§ Problem to work on: Express the records that follow as a JSON list of strings, one string for each line, and leave out the blank lines.
######
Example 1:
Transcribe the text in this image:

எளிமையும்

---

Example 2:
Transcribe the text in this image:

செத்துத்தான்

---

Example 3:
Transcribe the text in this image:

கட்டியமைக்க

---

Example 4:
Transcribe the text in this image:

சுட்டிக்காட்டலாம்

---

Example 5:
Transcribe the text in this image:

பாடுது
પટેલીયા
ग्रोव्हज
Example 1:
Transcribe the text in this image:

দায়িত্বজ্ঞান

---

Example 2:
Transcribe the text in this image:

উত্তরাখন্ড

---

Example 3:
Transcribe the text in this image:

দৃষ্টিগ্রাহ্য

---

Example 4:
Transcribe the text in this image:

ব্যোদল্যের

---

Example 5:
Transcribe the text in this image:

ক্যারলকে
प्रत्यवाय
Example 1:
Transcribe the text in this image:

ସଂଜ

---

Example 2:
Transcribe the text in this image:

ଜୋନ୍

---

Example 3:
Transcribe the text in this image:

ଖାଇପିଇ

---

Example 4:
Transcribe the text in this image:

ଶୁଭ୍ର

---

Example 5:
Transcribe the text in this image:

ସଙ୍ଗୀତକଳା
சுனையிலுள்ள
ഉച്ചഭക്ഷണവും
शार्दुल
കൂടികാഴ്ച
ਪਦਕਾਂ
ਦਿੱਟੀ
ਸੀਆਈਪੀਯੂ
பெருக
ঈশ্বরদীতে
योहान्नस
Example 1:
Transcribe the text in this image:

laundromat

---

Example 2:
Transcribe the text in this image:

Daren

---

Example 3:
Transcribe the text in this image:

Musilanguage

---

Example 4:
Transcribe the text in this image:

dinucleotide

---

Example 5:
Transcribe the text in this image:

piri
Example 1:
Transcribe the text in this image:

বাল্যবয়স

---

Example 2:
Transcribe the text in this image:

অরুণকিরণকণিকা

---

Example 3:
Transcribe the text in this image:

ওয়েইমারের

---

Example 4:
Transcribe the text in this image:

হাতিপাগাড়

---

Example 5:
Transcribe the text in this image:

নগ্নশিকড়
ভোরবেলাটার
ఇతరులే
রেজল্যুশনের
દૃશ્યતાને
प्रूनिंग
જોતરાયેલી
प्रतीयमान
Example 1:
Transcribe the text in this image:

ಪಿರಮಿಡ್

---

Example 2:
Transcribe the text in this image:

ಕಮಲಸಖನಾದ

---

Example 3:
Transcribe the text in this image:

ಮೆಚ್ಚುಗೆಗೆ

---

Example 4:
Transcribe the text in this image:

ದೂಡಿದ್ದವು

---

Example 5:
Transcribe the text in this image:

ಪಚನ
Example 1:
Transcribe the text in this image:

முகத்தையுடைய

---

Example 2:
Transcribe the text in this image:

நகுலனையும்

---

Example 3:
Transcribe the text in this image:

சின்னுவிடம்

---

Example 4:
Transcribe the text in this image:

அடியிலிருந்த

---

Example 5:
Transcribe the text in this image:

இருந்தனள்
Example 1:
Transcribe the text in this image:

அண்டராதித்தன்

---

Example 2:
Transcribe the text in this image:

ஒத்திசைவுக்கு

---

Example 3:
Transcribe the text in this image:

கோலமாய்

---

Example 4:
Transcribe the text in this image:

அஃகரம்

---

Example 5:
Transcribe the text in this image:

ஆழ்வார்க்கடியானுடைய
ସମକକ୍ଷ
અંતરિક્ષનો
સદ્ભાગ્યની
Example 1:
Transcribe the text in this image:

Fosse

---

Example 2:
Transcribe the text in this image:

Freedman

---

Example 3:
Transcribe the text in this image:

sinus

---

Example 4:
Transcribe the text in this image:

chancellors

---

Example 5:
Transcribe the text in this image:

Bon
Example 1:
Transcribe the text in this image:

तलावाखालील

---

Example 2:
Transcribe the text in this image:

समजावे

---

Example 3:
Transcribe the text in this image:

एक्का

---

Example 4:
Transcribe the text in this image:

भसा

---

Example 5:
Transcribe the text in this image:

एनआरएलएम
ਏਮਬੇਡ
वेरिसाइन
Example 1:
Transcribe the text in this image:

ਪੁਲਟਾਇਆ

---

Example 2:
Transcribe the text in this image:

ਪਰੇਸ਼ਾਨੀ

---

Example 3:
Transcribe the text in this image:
######
§ Response for this exercise:
[
  "Example 1:",
  "Transcribe the text in this image:",
  "எளிமையும்",
  "---",
  "Example 2:",
  "Transcribe the text in this image:",
  "செத்துத்தான்",
  "---",
  "Example 3:",
  "Transcribe the text in this image:",
  "கட்டியமைக்க",
  "---",
  "Example 4:",
  "Transcribe the text in this image:",
  "சுட்டிக்காட்டலாம்",
  "---",
  "Example 5:",
  "Transcribe the text in this image:",
  "பாடுது",
  "પટેલીયા",
  "ग्रोव्हज",
  "Example 1:",
  "Transcribe the text in this image:",
  "দায়িত্বজ্ঞান",
  "---",
  "Example 2:",
  "Transcribe the text in this image:",
  "উত্তরাখন্ড",
  "---",
  "Example 3:",
  "Transcribe the text in this image:",
  "দৃষ্টিগ্রাহ্য",
  "---",
  "Example 4:",
  "Transcribe the text in this image:",
  "ব্যোদল্যের",
  "---",
  "Example 5:",
  "Transcribe the text in this image:",
  "ক্যারলকে",
  "प्रत्यवाय",
  "Example 1:",
  "Transcribe the text in this image:",
  "ସଂଜ",
  "---",
  "Example 2:",
  "Transcribe the text in this image:",
  "ଜୋନ୍",
  "---",
  "Example 3:",
  "Transcribe the text in this image:",
  "ଖାଇପିଇ",
  "---",
  "Example 4:",
  "Transcribe the text in this image:",
  "ଶୁଭ୍ର",
  "---",
  "Example 5:",
  "Transcribe the text in this image:",
  "ସଙ୍ଗୀତକଳା",
  "சுனையிலுள்ள",
  "ഉച്ചഭക്ഷണവും",
  "शार्दुल",
  "കൂടികാഴ്ച",
  "ਪਦਕਾਂ",
  "ਦਿੱਟੀ",
  "ਸੀਆਈਪੀਯੂ",
  "பெருக",
  "ঈশ্বরদীতে",
  "योहान्नस",
  "Example 1:",
  "Transcribe the text in this image:",
  "laundromat",
  "---",
  "Example 2:",
  "Transcribe the text in this image:",
  "Daren",
  "---",
  "Example 3:",
  "Transcribe the text in this image:",
  "Musilanguage",
  "---",
  "Example 4:",
  "Transcribe the text in this image:",
  "dinucleotide",
  "---",
  "Example 5:",
  "Transcribe the text in this image:",
  "piri",
  "Example 1:",
  "Transcribe the text in this image:",
  "বাল্যবয়স",
  "---",
  "Example 2:",
  "Transcribe the text in this image:",
  "অরুণকিরণকণিকা",
  "---",
  "Example 3:",
  "Transcribe the text in this image:",
  "ওয়েইমারের",
  "---",
  "Example 4:",
  "Transcribe the text in this image:",
  "হাতিপাগাড়",
  "---",
  "Example 5:",
  "Transcribe the text in this image:",
  "নগ্নশিকড়",
  "ভোরবেলাটার",
  "ఇతరులే",
  "রেজল্যুশনের",
  "દૃશ્યતાને",
  "प्रूनिंग",
  "જોતરાયેલી",
  "प्रतीयमान",
  "Example 1:",
  "Transcribe the text in this image:",
  "ಪಿರಮಿಡ್",
  "---",
  "Example 2:",
  "Transcribe the text in this image:",
  "ಕಮಲಸಖನಾದ",
  "---",
  "Example 3:",
  "Transcribe the text in this image:",
  "ಮೆಚ್ಚುಗೆಗೆ",
  "---",
  "Example 4:",
  "Transcribe the text in this image:",
  "ದೂಡಿದ್ದವು",
  "---",
  "Example 5:",
  "Transcribe the text in this image:",
  "ಪಚನ",
  "Example 1:",
  "Transcribe the text in this image:",
  "முகத்தையுடைய",
  "---",
  "Example 2:",
  "Transcribe the text in this image:",
  "நகுலனையும்",
  "---",
  "Example 3:",
  "Transcribe the text in this image:",
  "சின்னுவிடம்",
  "---",
  "Example 4:",
  "Transcribe the text in this image:",
  "அடியிலிருந்த",
  "---",
  "Example 5:",
  "Transcribe the text in this image:",
  "இருந்தனள்",
  "Example 1:",
  "Transcribe the text in this image:",
  "அண்டராதித்தன்",
  "---",
  "Example 2:",
  "Transcribe the text in this image:",
  "ஒத்திசைவுக்கு",
  "---",
  "Example 3:",
  "Transcribe the text in this image:",
  "கோலமாய்",
  "---",
  "Example 4:",
  "Transcribe the text in this image:",
  "அஃகரம்",
  "---",
  "Example 5:",
  "Transcribe the text in this image:",
  "ஆழ்வார்க்கடியானுடைய",
  "ସମକକ୍ଷ",
  "અંતરિક્ષનો",
  "સદ્ભાગ્યની",
  "Example 1:",
  "Transcribe the text in this image:",
  "Fosse",
  "---",
  "Example 2:",
  "Transcribe the text in this image:",
  "Freedman",
  "---",
  "Example 3:",
  "Transcribe the text in this image:",
  "sinus",
  "---",
  "Example 4:",
  "Transcribe the text in this image:",
  "chancellors",
  "---",
  "Example 5:",
  "Transcribe the text in this image:",
  "Bon",
  "Example 1:",
  "Transcribe the text in this image:",
  "तलावाखालील",
  "---",
  "Example 2:",
  "Transcribe the text in this image:",
  "समजावे",
  "---",
  "Example 3:",
  "Transcribe the text in this image:",
  "एक्का",
  "---",
  "Example 4:",
  "Transcribe the text in this image:",
  "भसा",
  "---",
  "Example 5:",
  "Transcribe the text in this image:",
  "एनआरएलएम",
  "ਏਮਬੇਡ",
  "वेरिसाइन",
  "Example 1:",
  "Transcribe the text in this image:",
  "ਪੁਲਟਾਇਆ",
  "---",
  "Example 2:",
  "Transcribe the text in this image:",
  "ਪਰੇਸ਼ਾਨੀ",
  "---",
  "Example 3:",
  "Transcribe the text in this image:"
]